* **TASK GOAL**
Among the entries below, only the lines starting at the one with "Retinopathy screening in youth" and ending at the one with "Direct ophthalmoscopy, indirect", both included, are to be printed exactly.
- Opening Delimiter -
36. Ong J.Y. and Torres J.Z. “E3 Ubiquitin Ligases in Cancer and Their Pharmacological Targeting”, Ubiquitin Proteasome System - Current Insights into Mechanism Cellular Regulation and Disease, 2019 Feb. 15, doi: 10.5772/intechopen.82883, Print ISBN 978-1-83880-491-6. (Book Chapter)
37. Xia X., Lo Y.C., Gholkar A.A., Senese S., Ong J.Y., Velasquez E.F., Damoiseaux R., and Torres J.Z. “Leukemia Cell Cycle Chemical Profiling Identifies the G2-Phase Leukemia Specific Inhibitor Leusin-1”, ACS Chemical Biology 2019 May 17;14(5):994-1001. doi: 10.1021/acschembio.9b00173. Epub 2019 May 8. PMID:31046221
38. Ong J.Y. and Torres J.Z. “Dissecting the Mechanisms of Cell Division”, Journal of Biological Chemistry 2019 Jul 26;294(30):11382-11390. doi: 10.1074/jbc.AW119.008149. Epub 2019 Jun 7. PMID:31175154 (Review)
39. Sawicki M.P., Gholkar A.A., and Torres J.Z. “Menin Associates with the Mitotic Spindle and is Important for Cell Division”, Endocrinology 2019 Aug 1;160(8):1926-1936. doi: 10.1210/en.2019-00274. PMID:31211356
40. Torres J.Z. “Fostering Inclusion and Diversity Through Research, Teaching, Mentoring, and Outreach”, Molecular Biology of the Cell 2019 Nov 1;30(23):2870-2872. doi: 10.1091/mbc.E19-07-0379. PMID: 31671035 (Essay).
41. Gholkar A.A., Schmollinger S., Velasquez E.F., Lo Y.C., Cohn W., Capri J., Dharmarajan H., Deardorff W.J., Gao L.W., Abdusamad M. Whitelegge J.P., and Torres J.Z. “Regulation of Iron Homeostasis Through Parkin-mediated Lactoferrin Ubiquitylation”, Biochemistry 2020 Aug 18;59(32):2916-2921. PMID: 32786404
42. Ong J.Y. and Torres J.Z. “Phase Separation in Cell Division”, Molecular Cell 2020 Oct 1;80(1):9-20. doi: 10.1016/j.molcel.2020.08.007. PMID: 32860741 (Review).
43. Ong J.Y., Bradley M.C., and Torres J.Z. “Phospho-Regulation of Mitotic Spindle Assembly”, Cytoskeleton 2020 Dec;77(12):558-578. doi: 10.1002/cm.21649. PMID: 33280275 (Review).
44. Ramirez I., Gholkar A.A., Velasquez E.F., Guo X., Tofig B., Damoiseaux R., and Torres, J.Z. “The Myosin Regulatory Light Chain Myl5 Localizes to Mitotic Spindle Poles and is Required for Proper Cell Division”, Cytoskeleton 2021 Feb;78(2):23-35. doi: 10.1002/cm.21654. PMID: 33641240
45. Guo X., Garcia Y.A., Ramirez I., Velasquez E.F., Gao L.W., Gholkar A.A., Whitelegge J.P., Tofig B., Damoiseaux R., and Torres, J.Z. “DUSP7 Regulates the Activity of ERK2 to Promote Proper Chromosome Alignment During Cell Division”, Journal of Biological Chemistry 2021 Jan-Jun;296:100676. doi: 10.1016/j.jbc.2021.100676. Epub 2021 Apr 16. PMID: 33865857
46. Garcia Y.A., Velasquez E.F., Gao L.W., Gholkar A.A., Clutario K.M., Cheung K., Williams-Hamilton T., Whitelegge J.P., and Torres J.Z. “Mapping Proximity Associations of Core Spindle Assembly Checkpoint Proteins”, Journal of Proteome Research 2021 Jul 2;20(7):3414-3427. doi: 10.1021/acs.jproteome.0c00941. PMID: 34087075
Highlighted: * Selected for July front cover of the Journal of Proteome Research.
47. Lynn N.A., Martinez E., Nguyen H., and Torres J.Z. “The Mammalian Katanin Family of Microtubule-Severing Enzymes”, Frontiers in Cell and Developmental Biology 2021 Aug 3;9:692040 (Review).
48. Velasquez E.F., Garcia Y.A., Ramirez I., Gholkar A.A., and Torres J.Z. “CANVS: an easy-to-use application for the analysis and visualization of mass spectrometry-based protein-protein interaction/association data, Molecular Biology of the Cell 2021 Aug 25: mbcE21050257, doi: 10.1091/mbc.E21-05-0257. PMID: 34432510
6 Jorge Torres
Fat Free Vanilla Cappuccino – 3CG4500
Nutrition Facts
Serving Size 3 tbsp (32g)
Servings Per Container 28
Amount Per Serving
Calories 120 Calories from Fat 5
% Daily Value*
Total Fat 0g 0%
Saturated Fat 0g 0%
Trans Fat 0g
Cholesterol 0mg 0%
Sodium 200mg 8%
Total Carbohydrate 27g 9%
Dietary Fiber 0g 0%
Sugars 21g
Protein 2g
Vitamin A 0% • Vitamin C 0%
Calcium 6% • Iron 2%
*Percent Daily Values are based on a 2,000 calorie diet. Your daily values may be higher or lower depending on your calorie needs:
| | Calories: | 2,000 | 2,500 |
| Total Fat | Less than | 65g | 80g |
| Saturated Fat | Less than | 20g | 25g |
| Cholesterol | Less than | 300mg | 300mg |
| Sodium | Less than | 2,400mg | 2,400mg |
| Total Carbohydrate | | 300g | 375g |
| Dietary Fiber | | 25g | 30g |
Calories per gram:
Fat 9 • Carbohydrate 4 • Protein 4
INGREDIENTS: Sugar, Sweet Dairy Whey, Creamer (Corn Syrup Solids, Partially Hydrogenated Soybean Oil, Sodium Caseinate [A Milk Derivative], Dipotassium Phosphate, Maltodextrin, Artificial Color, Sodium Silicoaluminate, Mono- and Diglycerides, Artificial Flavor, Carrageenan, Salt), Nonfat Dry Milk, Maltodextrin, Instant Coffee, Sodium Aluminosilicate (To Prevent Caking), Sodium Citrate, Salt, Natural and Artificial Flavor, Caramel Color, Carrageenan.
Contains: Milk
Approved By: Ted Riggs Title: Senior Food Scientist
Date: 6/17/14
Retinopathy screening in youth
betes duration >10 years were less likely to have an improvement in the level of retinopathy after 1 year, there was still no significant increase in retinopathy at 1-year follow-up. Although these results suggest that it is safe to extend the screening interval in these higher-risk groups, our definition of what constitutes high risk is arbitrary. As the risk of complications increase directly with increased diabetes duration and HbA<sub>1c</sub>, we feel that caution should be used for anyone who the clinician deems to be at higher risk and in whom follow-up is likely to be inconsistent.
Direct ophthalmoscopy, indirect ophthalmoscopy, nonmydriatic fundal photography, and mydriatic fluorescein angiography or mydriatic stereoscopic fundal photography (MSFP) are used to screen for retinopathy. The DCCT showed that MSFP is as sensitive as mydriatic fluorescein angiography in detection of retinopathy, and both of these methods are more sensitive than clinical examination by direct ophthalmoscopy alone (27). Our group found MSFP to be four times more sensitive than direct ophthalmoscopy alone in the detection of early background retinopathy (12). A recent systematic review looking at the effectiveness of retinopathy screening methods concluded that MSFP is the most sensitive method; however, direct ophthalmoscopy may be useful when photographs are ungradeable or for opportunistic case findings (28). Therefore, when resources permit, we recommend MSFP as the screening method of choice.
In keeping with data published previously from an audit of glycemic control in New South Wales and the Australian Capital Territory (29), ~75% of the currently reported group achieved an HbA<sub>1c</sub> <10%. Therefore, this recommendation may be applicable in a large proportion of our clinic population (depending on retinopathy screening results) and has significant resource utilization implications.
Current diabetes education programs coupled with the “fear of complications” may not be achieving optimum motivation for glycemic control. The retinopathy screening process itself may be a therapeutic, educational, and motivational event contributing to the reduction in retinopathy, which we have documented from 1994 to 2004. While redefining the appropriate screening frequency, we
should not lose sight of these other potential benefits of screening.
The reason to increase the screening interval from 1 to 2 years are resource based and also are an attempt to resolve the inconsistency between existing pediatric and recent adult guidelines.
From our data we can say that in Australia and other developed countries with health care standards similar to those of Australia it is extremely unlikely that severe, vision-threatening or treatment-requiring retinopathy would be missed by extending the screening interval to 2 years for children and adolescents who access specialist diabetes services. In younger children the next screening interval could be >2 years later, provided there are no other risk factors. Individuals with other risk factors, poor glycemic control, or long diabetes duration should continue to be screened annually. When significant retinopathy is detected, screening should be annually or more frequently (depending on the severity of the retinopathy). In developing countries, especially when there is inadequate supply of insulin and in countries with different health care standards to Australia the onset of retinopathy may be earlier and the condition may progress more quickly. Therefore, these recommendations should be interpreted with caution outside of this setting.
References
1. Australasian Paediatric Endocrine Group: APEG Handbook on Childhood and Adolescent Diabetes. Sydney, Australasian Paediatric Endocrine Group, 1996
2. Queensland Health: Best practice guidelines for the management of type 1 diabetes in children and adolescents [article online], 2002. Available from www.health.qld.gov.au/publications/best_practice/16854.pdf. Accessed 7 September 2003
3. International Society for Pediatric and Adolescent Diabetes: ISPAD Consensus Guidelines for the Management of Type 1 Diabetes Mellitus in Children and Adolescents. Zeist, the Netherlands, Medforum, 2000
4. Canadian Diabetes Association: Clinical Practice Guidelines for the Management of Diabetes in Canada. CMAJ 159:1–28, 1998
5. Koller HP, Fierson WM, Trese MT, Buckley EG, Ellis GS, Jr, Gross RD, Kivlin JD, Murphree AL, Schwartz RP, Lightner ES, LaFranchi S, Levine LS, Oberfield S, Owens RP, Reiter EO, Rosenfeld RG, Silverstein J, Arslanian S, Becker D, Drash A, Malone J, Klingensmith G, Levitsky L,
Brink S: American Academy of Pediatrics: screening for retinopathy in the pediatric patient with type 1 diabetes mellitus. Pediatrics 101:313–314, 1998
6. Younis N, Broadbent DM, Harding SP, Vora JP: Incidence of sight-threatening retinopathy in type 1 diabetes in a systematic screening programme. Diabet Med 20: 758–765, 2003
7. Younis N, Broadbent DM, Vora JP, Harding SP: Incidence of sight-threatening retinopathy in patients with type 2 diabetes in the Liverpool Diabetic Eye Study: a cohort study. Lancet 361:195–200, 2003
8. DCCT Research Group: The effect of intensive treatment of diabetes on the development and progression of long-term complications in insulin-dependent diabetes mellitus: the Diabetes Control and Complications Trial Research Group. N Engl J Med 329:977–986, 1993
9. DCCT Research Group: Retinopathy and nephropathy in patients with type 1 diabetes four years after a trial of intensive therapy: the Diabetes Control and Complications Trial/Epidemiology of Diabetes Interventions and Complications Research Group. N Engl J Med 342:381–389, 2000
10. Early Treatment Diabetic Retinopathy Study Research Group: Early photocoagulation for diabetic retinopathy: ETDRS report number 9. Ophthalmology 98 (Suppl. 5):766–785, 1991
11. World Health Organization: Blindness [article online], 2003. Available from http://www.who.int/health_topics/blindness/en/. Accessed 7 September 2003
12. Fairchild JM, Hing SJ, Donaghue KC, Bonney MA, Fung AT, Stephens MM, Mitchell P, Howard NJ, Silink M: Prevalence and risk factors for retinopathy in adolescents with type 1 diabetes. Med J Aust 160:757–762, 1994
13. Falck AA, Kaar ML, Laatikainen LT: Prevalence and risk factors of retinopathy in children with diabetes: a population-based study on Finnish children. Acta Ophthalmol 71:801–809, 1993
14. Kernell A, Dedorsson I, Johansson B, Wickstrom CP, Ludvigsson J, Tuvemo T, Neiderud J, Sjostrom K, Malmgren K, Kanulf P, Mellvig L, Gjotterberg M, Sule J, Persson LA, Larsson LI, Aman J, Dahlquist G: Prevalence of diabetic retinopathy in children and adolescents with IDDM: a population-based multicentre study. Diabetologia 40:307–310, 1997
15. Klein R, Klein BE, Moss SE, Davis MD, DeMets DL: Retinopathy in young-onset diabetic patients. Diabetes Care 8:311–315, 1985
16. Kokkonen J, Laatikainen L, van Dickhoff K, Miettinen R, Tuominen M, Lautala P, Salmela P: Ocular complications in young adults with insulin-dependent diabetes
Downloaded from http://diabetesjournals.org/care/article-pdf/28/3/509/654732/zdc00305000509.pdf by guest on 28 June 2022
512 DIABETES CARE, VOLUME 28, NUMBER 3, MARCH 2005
- Closing Delimiter -
* **TASK OUTPUT**
Retinopathy screening in youth
betes duration >10 years were less likely to have an improvement in the level of retinopathy after 1 year, there was still no significant increase in retinopathy at 1-year follow-up. Although these results suggest that it is safe to extend the screening interval in these higher-risk groups, our definition of what constitutes high risk is arbitrary. As the risk of complications increase directly with increased diabetes duration and HbA<sub>1c</sub>, we feel that caution should be used for anyone who the clinician deems to be at higher risk and in whom follow-up is likely to be inconsistent.
Direct ophthalmoscopy, indirect ophthalmoscopy, nonmydriatic fundal photography, and mydriatic fluorescein angiography or mydriatic stereoscopic fundal photography (MSFP) are used to screen for retinopathy. The DCCT showed that MSFP is as sensitive as mydriatic fluorescein angiography in detection of retinopathy, and both of these methods are more sensitive than clinical examination by direct ophthalmoscopy alone (27). Our group found MSFP to be four times more sensitive than direct ophthalmoscopy alone in the detection of early background retinopathy (12). A recent systematic review looking at the effectiveness of retinopathy screening methods concluded that MSFP is the most sensitive method; however, direct ophthalmoscopy may be useful when photographs are ungradeable or for opportunistic case findings (28). Therefore, when resources permit, we recommend MSFP as the screening method of choice.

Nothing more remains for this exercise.